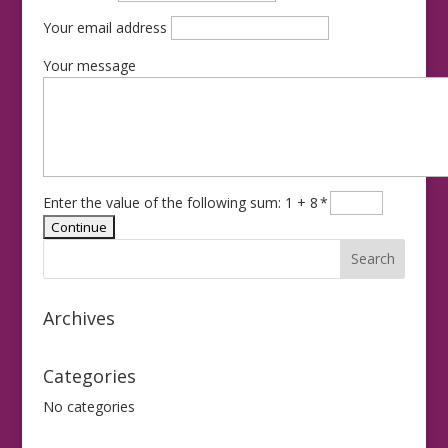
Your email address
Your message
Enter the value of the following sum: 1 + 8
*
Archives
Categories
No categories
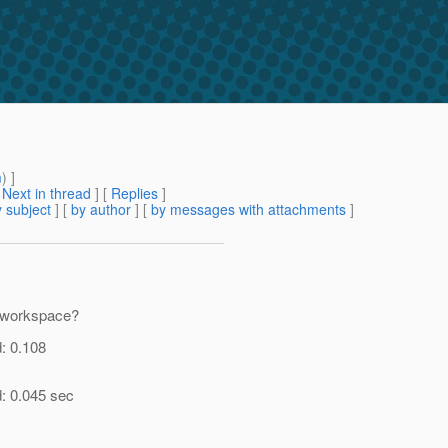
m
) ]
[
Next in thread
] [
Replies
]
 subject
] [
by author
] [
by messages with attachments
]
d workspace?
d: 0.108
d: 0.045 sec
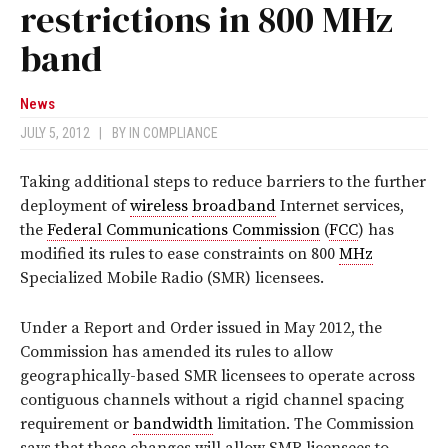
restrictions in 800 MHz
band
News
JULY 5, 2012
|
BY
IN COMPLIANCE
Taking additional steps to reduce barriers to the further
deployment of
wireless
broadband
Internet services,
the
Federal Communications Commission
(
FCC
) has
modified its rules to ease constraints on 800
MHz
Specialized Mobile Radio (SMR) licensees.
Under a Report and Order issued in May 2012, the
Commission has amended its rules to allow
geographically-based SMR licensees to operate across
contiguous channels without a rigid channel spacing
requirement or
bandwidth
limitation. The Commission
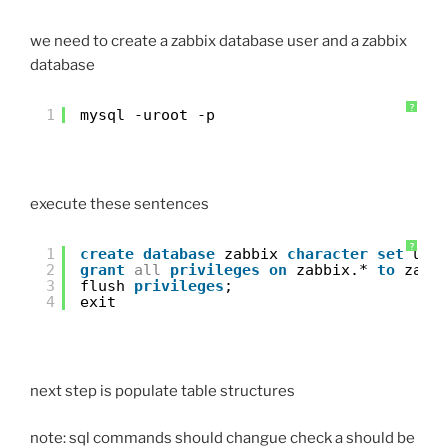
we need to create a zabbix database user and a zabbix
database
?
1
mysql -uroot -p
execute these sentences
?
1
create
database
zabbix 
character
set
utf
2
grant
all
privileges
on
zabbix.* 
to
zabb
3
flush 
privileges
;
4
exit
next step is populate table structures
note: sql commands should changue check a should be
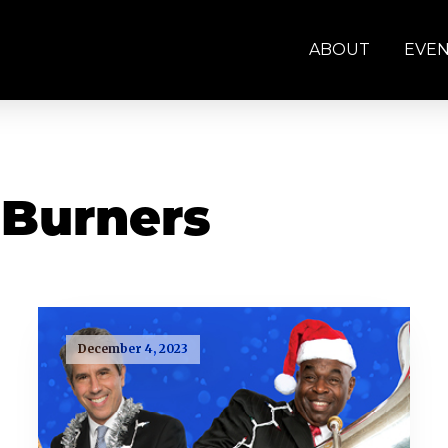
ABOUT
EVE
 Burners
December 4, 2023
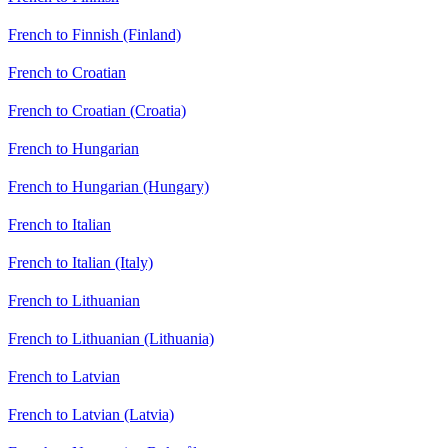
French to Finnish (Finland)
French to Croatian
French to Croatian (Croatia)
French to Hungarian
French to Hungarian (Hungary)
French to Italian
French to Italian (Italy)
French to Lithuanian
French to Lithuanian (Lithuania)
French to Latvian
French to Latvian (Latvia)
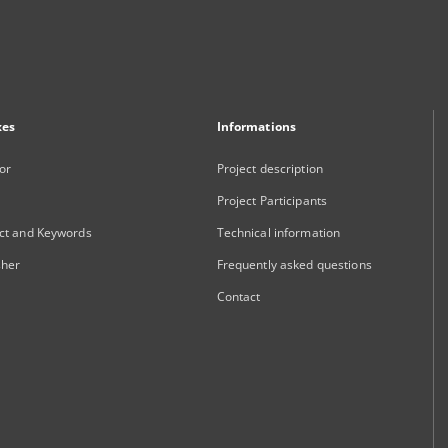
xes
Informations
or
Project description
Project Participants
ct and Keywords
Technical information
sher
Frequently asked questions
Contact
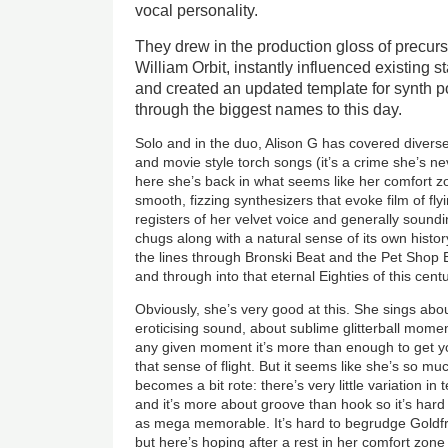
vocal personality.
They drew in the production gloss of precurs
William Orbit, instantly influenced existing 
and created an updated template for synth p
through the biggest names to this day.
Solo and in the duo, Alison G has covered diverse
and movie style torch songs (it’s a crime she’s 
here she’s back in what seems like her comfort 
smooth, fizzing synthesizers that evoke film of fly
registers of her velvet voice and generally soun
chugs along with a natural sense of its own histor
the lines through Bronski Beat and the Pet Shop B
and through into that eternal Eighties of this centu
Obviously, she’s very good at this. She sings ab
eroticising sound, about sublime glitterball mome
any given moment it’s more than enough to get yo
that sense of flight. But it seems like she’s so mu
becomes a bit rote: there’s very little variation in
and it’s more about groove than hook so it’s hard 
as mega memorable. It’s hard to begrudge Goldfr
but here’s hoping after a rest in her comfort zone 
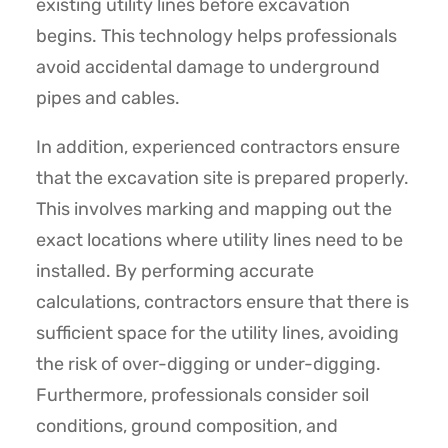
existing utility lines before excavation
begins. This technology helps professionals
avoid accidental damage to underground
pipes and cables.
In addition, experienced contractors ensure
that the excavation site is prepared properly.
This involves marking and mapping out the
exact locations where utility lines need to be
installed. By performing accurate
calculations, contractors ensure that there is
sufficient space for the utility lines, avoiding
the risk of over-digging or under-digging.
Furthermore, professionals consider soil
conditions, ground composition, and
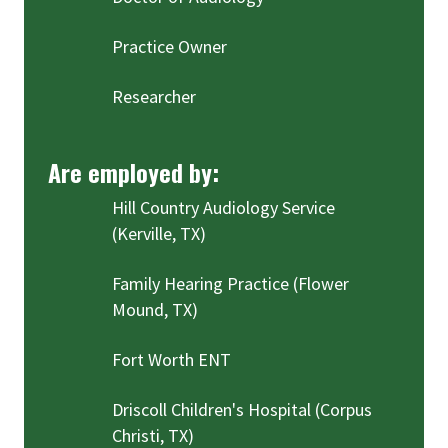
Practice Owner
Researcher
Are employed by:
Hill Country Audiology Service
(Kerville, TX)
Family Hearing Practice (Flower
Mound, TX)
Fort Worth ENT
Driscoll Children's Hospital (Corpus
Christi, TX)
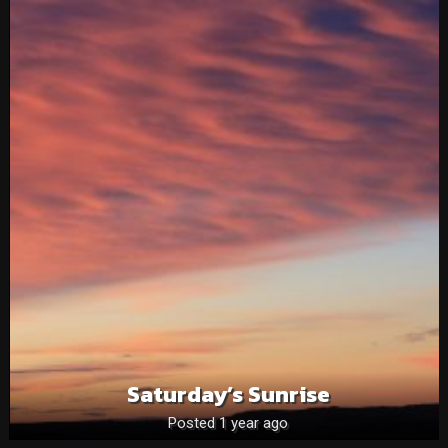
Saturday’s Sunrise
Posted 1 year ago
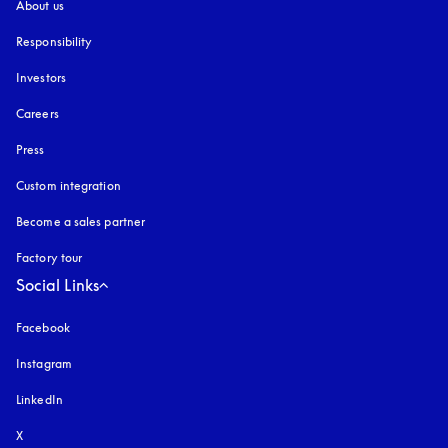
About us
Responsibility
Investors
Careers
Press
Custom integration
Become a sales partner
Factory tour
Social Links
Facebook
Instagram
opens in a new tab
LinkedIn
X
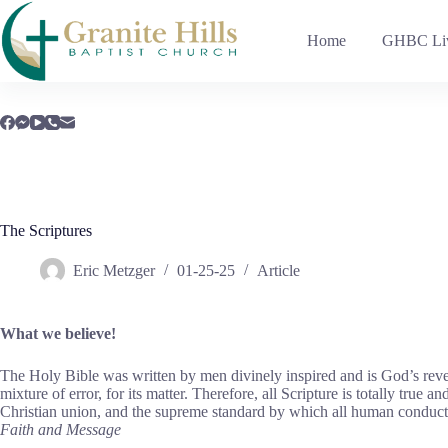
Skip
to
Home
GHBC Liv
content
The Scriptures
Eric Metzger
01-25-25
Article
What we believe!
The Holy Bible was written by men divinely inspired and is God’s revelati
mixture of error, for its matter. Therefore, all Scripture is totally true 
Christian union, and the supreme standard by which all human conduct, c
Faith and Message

++++++++++++++++++++

Assigned task: Show all lines from the records above where the word "licensees" occurs.

Your response:
Specialized Mobile Radio (SMR) licensees.
geographically-based SMR licensees to operate across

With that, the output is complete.